Her fourth novel, Inside the O'Briens (Gallery Books), focuses on a Boston cop with Huntington's disease and his four kids, all in their 20s, each of whom stands a 50-50 chance of getting the fatal genetic condition.

"Most people have never heard of this disease," says Genova, who lives on Cape Cod with her family. "I wanted to raise much-needed awareness and urgency around the people living with Huntington's."

About 30,000 people in the U.S. have Huntington's. It's a rare, cruel disease that causes lurching movements, making patients appear drunk or on drugs. There is no cure.

"With Huntington's you lose control of voluntary movement, and you have a lot of involuntary movement," says Genova. "Your arm might fling out, or you stumble when you walk, or, since your tongue's a muscle, you start slurring your words. You eventually can't walk at all, you can't feed yourself, you can't speak." Patients also have cognitive and psychiatric symptoms including "obsessive-compulsive disorder, paranoia, rage and memory impairment."

Genova, who has left behind her science career to write full time, once thought she would do research that might lead to treatments or cures for brain diseases. Instead, her novels are opening eyes.

"Most people are not going to pick up The Journal of Neuroscience and read about Huntington's disease, but they might read a book called Inside the O'Briens," she says.
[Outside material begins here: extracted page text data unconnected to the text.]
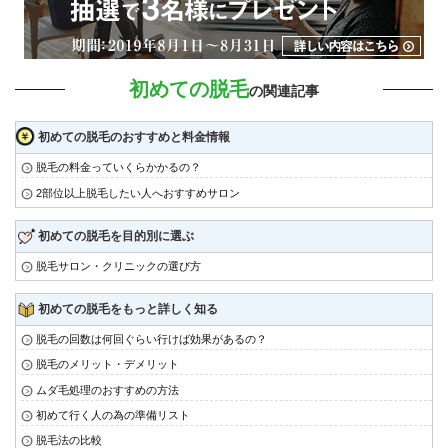
初めての脱毛
の関連記事
初めての脱毛のおすすめと料金情報
脱毛の料金っていくらかかるの？
2部位以上脱毛したい人へおすすめサロン
初めての脱毛を目的別に選ぶ
脱毛サロン・クリニックの選び方
初めての脱毛をもっと詳しく知る
脱毛の回数は何回ぐらい行けば効果があるの？
脱毛のメリット・デメリット
ムダ毛処理のおすすめの方法
初めて行く人の為の準備リスト
脱毛法の比較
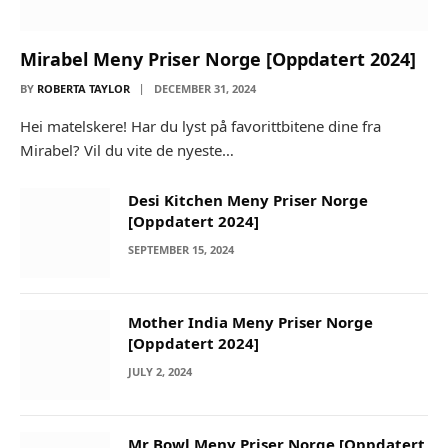
Mirabel Meny Priser Norge [Oppdatert 2024]
BY
ROBERTA TAYLOR
DECEMBER 31, 2024
Hei matelskere! Har du lyst på favorittbitene dine fra
Mirabel? Vil du vite de nyeste…
Desi Kitchen Meny Priser Norge
[Oppdatert 2024]
SEPTEMBER 15, 2024
Mother India Meny Priser Norge
[Oppdatert 2024]
JULY 2, 2024
Mr Bowl Meny Priser Norge [Oppdatert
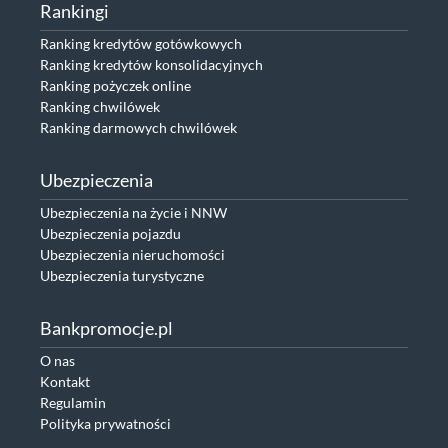
Rankingi
Ranking kredytów gotówkowych
Ranking kredytów konsolidacyjnych
Ranking pożyczek online
Ranking chwilówek
Ranking darmowych chwilówek
Ubezpieczenia
Ubezpieczenia na życie i NNW
Ubezpieczenia pojazdu
Ubezpieczenia nieruchomości
Ubezpieczenia turystyczne
Bankpromocje.pl
O nas
Kontakt
Regulamin
Polityka prywatności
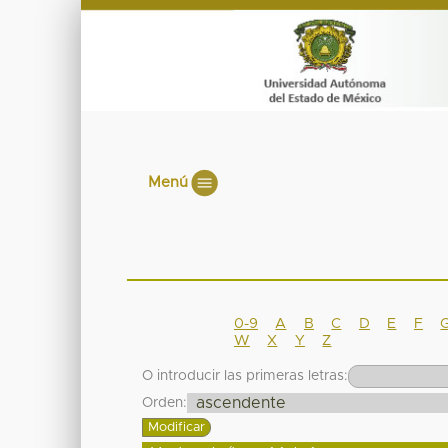
Menú
0-9
A
B
C
D
E
F
W
X
Y
Z
O introducir las primeras letras:
Orden:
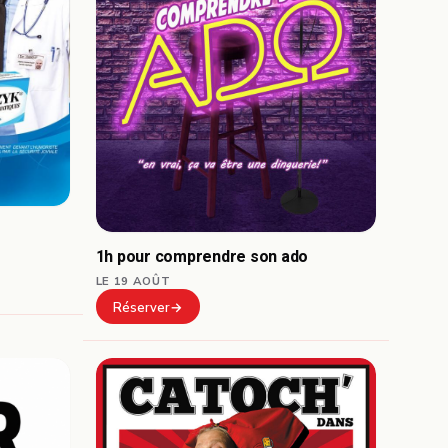
1h pour comprendre son ado
LE 19 AOÛT
Réserver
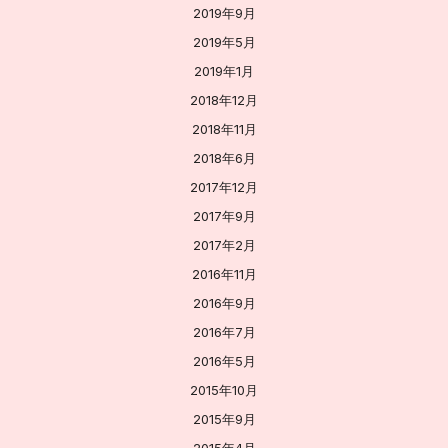
2019年9月
2019年5月
2019年1月
2018年12月
2018年11月
2018年6月
2017年12月
2017年9月
2017年2月
2016年11月
2016年9月
2016年7月
2016年5月
2015年10月
2015年9月
2015年4月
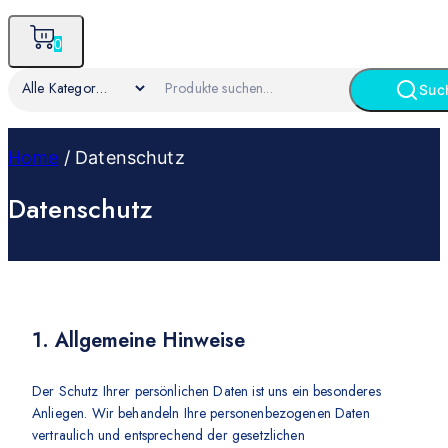
0
Suc
Home
/
Datenschutz
Datenschutz
1. Allgemeine Hinweise
Der Schutz Ihrer persönlichen Daten ist uns ein besonderes
Anliegen. Wir behandeln Ihre personenbezogenen Daten
vertraulich und entsprechend der gesetzlichen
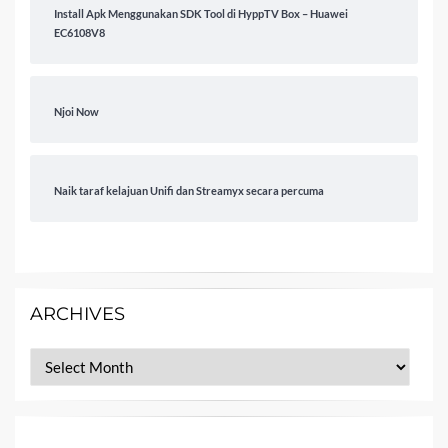
Install Apk Menggunakan SDK Tool di HyppTV Box – Huawei
EC6108V8
Njoi Now
Naik taraf kelajuan Unifi dan Streamyx secara percuma
ARCHIVES
Archives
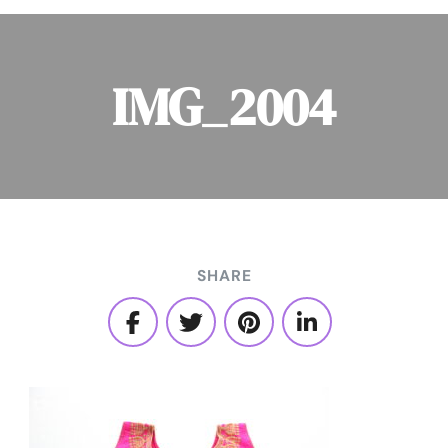
IMG_2004
SHARE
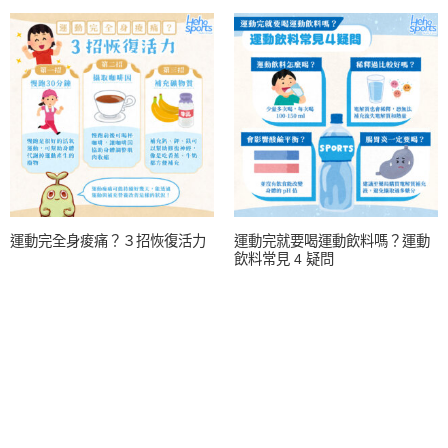
運動完全身痠痛？３招恢復活力
運動完就要喝運動飲料嗎？運動
飲料常見 4 疑問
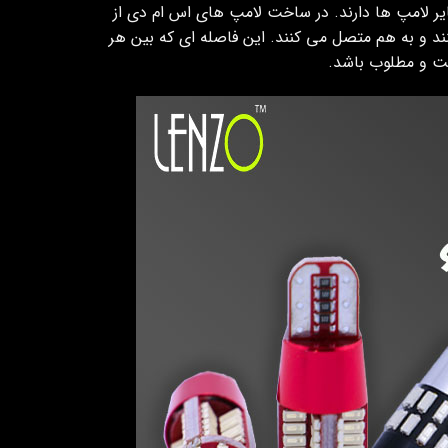
ر لامپ ها دارند. در ساخت لامپ های اس ام دی از
صله نسبت به هم می چینند و به هم متصل می کنند. این فاصله ای که بین هر
ست و مطلوب باشد.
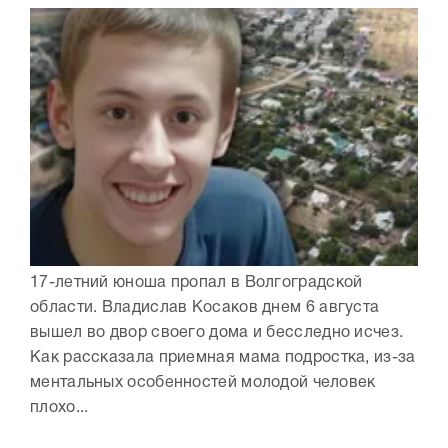
17-летний юноша пропал в Волгоградской
области. Владислав Косаков днем 6 августа
вышел во двор своего дома и бесследно исчез.
Как рассказала приемная мама подростка, из-за
ментальных особенностей молодой человек
плохо...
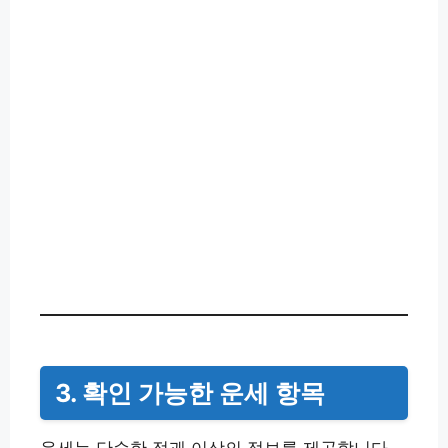
3. 확인 가능한 운세 항목
운세는 단순한 점괘 이상의 정보를 제공합니다.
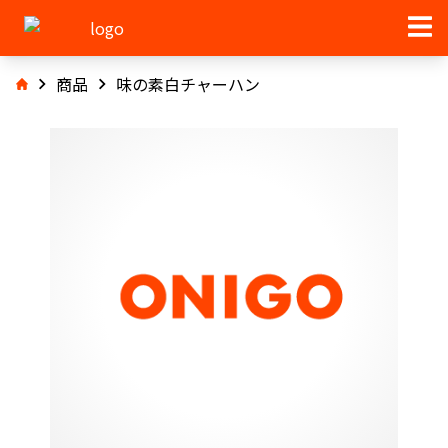
商品
味の素白チャーハン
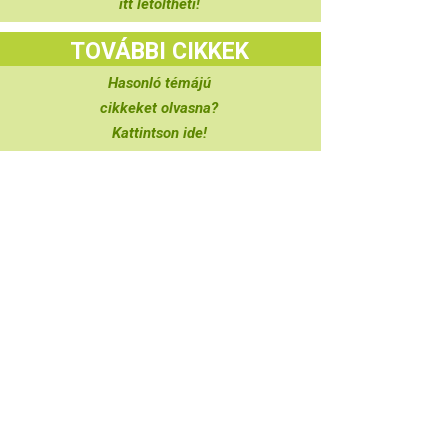
itt letöltheti!
TOVÁBBI CIKKEK
Hasonló témájú
cikkeket olvasna?
Kattintson ide!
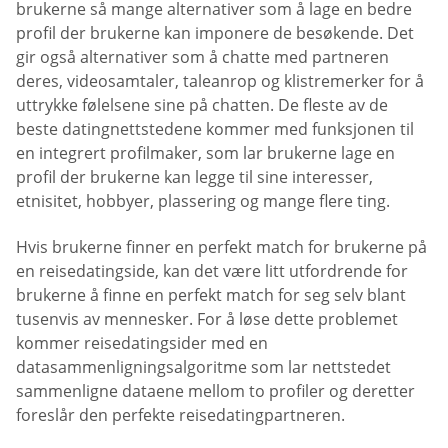
brukerne så mange alternativer som å lage en bedre
profil der brukerne kan imponere de besøkende. Det
gir også alternativer som å chatte med partneren
deres, videosamtaler, taleanrop og klistremerker for å
uttrykke følelsene sine på chatten. De fleste av de
beste datingnettstedene kommer med funksjonen til
en integrert profilmaker, som lar brukerne lage en
profil der brukerne kan legge til sine interesser,
etnisitet, hobbyer, plassering og mange flere ting.
Hvis brukerne finner en perfekt match for brukerne på
en reisedatingside, kan det være litt utfordrende for
brukerne å finne en perfekt match for seg selv blant
tusenvis av mennesker. For å løse dette problemet
kommer reisedatingsider med en
datasammenligningsalgoritme som lar nettstedet
sammenligne dataene mellom to profiler og deretter
foreslår den perfekte reisedatingpartneren.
Genova says she was spurred to write Still Alice, her first book, because her grandmother had Alzheimer's, and now, she marvels, "Alzheimer's looks like Julianne Moore."

"Still Alice"

Of Moore's performance, Genova says: "You can't overdramatize this role, you can't minimize it, you have to hit that really delicate sweet spot of authenticity and she really nailed it. I'm so grateful to her."

Genova, who besides the Oscars attended several Still Alice film premieres, says her next novel will be about ALS (Lou Gehrig's Disease). It's to honor Richard Glatzer, co-director of Still Alice, who died of ALS in March.

Though she has not yet sold film rights to Inside the O'Briens, Genova has just the guy in mind for the role of Irish Boston cop Joe O'Brien: Matt Damon.

"Matt, if you're reading this, call me," she says with a laugh.